A boycott, by its very nature, has to convince others to join it because of a moral ideal. Otherwise it becomes analogous to not buying a bottle of fruit juice at the supermarket because you just don't like fruit juice. By citing a heavily subjective narrative as one of their primary motivations, Boycott Atlus has made an important mistake. For the people who gained a positive message out of that narrative and did not see it the same way as Boycott Atlus' intends for them to, the movement appears to be a joke. The same goes for a few of the other examples listed on their blog, especially their belief that Funky Student, a jive-talking, afro-wearing side character inPersona 4, is a stereotype of the African-American community, despite the game never referring to his race, the character having the same skin tone as most other NPCs, and the existence of Yuko in Persona 3, a dark-skinned character who was perhaps the most down-to-earth person throughout that entire game.

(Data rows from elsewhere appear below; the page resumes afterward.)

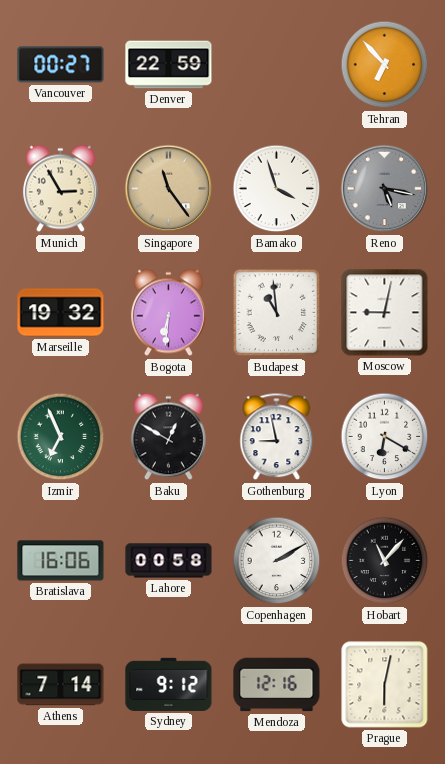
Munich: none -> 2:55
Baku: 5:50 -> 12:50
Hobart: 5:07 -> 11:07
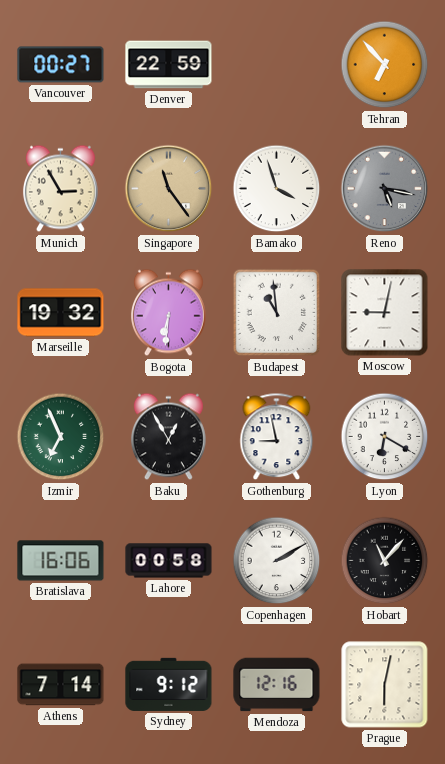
Baku: 12:50 -> 12:55
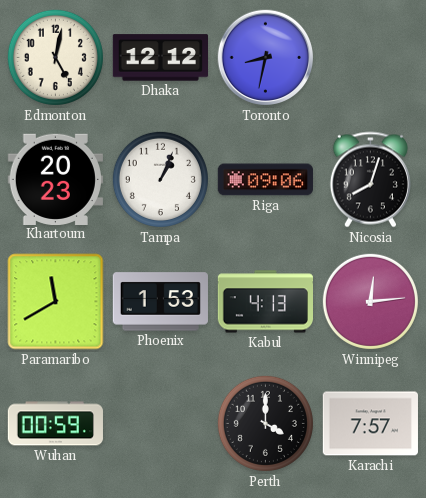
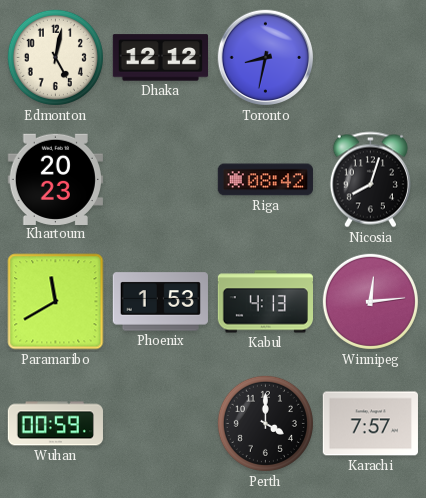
Tampa: 1:04 -> none
Riga: 09:06 -> 08:42
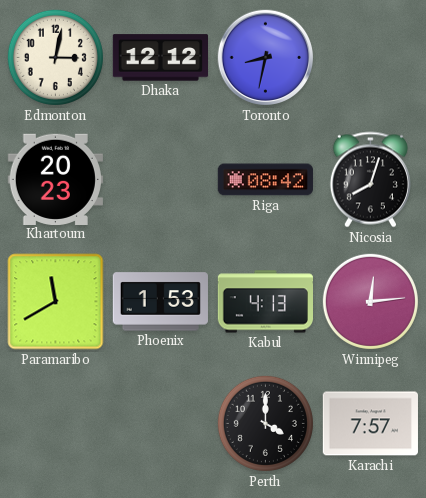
Edmonton: 5:02 -> 3:02
Wuhan: 00:59 -> none
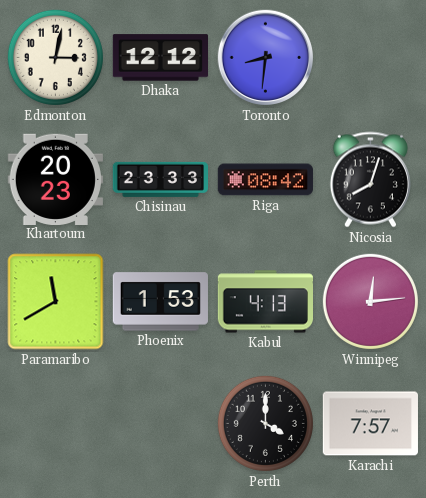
Toronto: 8:32 -> 8:31
Chisinau: none -> 23:33
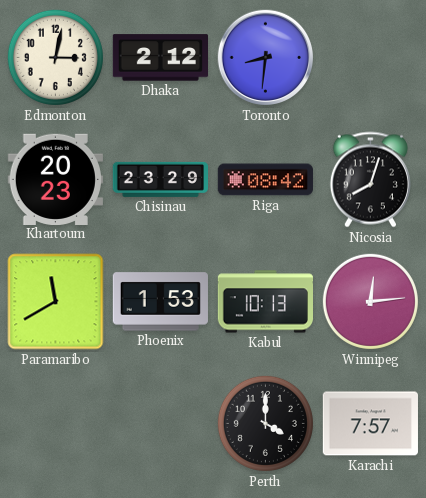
Dhaka: 12:12 -> 2:12
Chisinau: 23:33 -> 23:29
Kabul: 4:13 -> 10:13
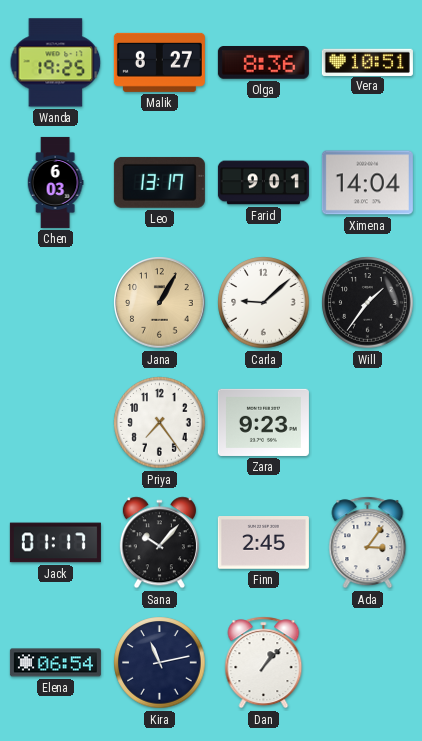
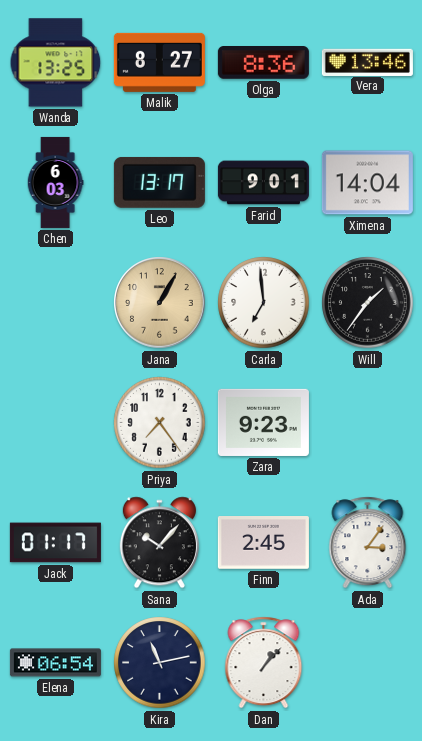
Wanda: 19:25 -> 13:25
Vera: 10:51 -> 13:46
Carla: 9:08 -> 6:59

But, on the most basic level, Boycott Atlus is not a logical movement because they are only boycotting Atlus USA, a localizer and publisher. Atlus Japan's games, especially thePersona series and Catherine, games the Boycott Atlus campaign is largely based around, sell extremely well in Japan. Atlus USA localizes them and produces as many copies for the North American market that they believe will sell. This amount of copies is quite low in comparison to the soaring Japanese sales numbers, so much so that Atlus has yet to create a European branch to sell games there because overseas sales don't matter to their company enough. Damaging Atlus USA does not hurt Atlus Japan very much. All it does is put a good localization team and publisher of niche games out of business. If anything, with the region-locking of PlayStation 3 copies of Persona 4: Arena (the fighting game spin-off), Atlus USA seems more like a liability for Atlus Japan, due to the possibility of Japanese customers buying North American copies of their games at a cheaper price. Since the cost of games in the US is much lower than it is in Japan, and now that localizers are putting original Japanese voices in their games more often, reverse-importing allows for Japanese gamers to wait and pay less for games, while still getting a similar experience. This means that companies like Atlus USA and NIS America could end up hurting Japanese sales figures, especially since the region-free PlayStation 3 is the primary home console in Japan.

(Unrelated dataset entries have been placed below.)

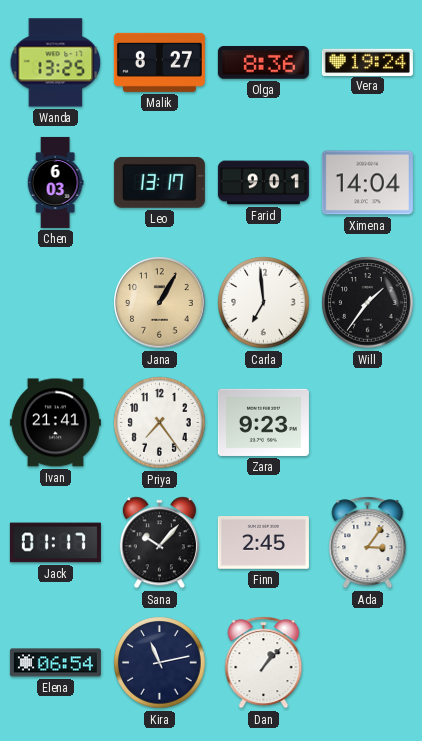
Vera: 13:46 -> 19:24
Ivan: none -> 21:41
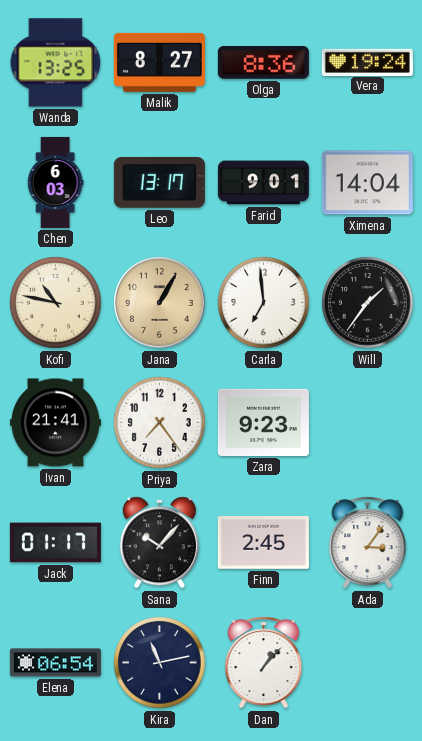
Kofi: none -> 10:47
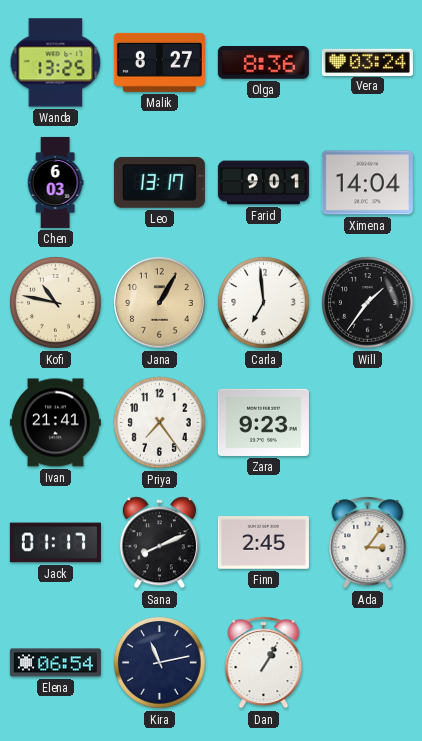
Vera: 19:24 -> 03:24
Sana: 10:07 -> 8:11
Dan: 1:07 -> 1:05
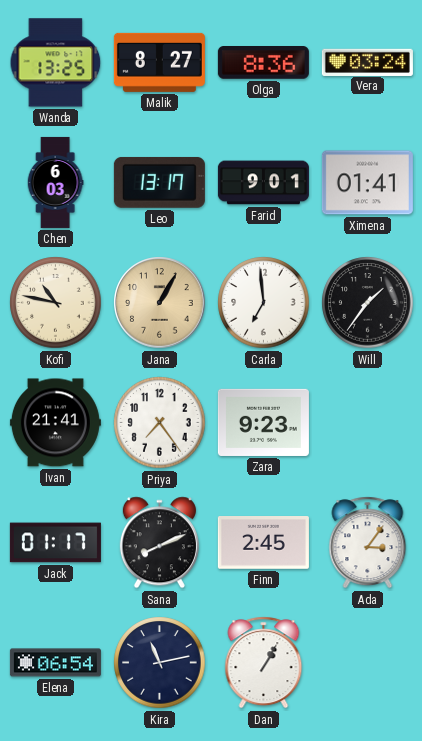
Ximena: 14:04 -> 01:41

Currently, the Boycott Atlus blog is on hold because their "calling out" of the treatment of trans characters in Atlus games offended members of the trans community. The only reason I can conceive of why they would be offended is because they, like me, had different interpretations of Naoto and didn't like to have a person speaking for the entire community on how Persona 4 is transphobic.
If your interpretation of Persona 4 does paint the narrative as transphobic, that is perfectly reasonable, just as reasonable as the non-transphobic interpretations. That is how stories work. And if you don't want to buy Atlus games, don't do so. However, if you interpret their stories in such a manner that you are gaining positive messages from them, and you are comfortable with buying games from a company based out of a transphobic culture (like every other Japanese company) but also a company that manages to tell positive stories about those issues at times, then you should buy them.
Don't force your views of The Message upon others. Buy games you like with Messages you like. It's as simple as that.